Theirs was hardly a new predicament. During the Civil War, the best chance any Union soldier had of surviving the dreaded Confederate prison camp Andersonville was to have surrendered along with some loyal comrades. If one was captured alone, put with strangers and became sick, wrote one Union prisoner of war, Lucius Barber, it was ten chances to one he would die unattended by any human being.
But then, how did the seemingly self-sufficient captain at Cabanatuan hold out and hold on so successfully? It turns out that his strength came from his relationship with his wife, whom he adored. She was his buddy, and no one could replace her. Two days later, he was semiconscious in the Zero Ward, the halfway hut where dying men waited for their turn with the burial detail. Grady and his buddy, Joe, tried to cheer him up, tried to boost his spirits with happy talk. But it was no use. The unvanquishable captain was dead in days.
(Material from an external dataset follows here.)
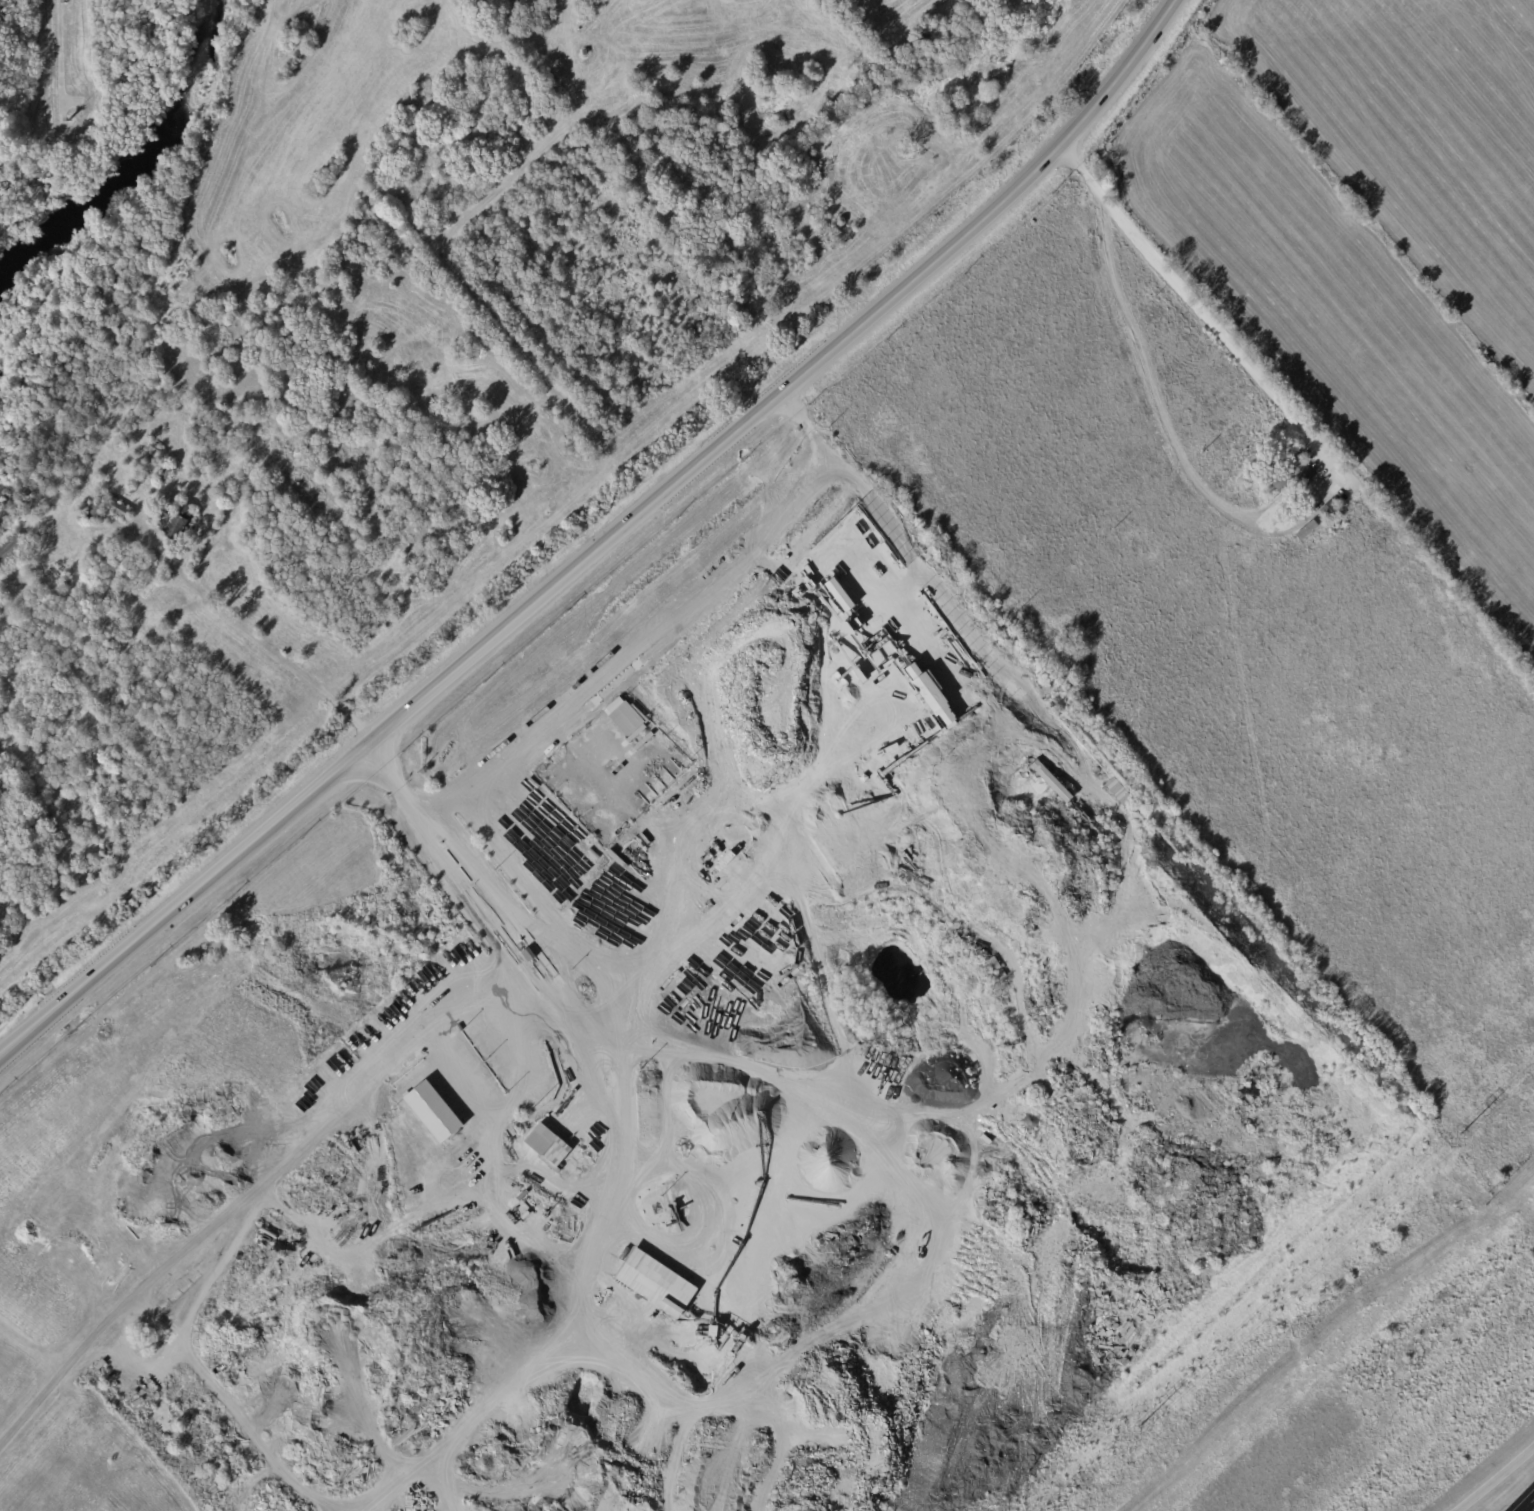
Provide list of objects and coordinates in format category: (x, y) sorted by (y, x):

Loyalty can be an essential lifeline. We often talk metaphorically about loyalty being a bond that ties us together. But metaphorical tethers dont bind us if we dont want to be bound. Life is full of Sirens singing, and as Odysseus found, it pays to be tied with something sturdier than good intentions. Mountaineers working as a team are literally tied to one another. It works as more than just a safety net: It changes how everyone thinks about the climb. You can make bolder, more daring efforts knowing youll be caught if you fall. And at every step you are more attentive to the predicaments of your teammates, knowing they could drag you off the cliff with them. If good fences make for good neighbors, sturdy rope makes for sturdy friends on a mountainside.
A realization of that point must have gone through the minds of the climbers dangling from Pete Schoenings rope in a blizzard in August 1953. Eight Americans had been trying to scale the preposterously perilous Himalayan peak K2 when one of them, Art Gilkey, developed a blood clot in his leg. Unless they got him down the mountain, and quick, he was going to die. Saving the incapacitated climber meant terrible risks for the other men, who had to carry him in conditions that were treacherous for a skilled climber carrying nothing but his own pack. As they worked down the Abruzzi Ridge, one man, whose frostbitten fingers were too stiff to maintain his grip, slipped. He seemed to cartwheel down the luge-slick forty-five-degree slope, his gloves flying off his flailing hands, his shredded pack tearing loose, until in a second he was over the cliff and gone. That would have been the end for the unlucky climber but for the nylon rope that connected him to the men abovea rope that nearly killed them all. As the first man plummeted, he pulled another climber over with him. The weight of those two yanked a third, fourth, and fifth off the side of the mountain, sending them careening in a mad jumble down the icy slope to the precipice.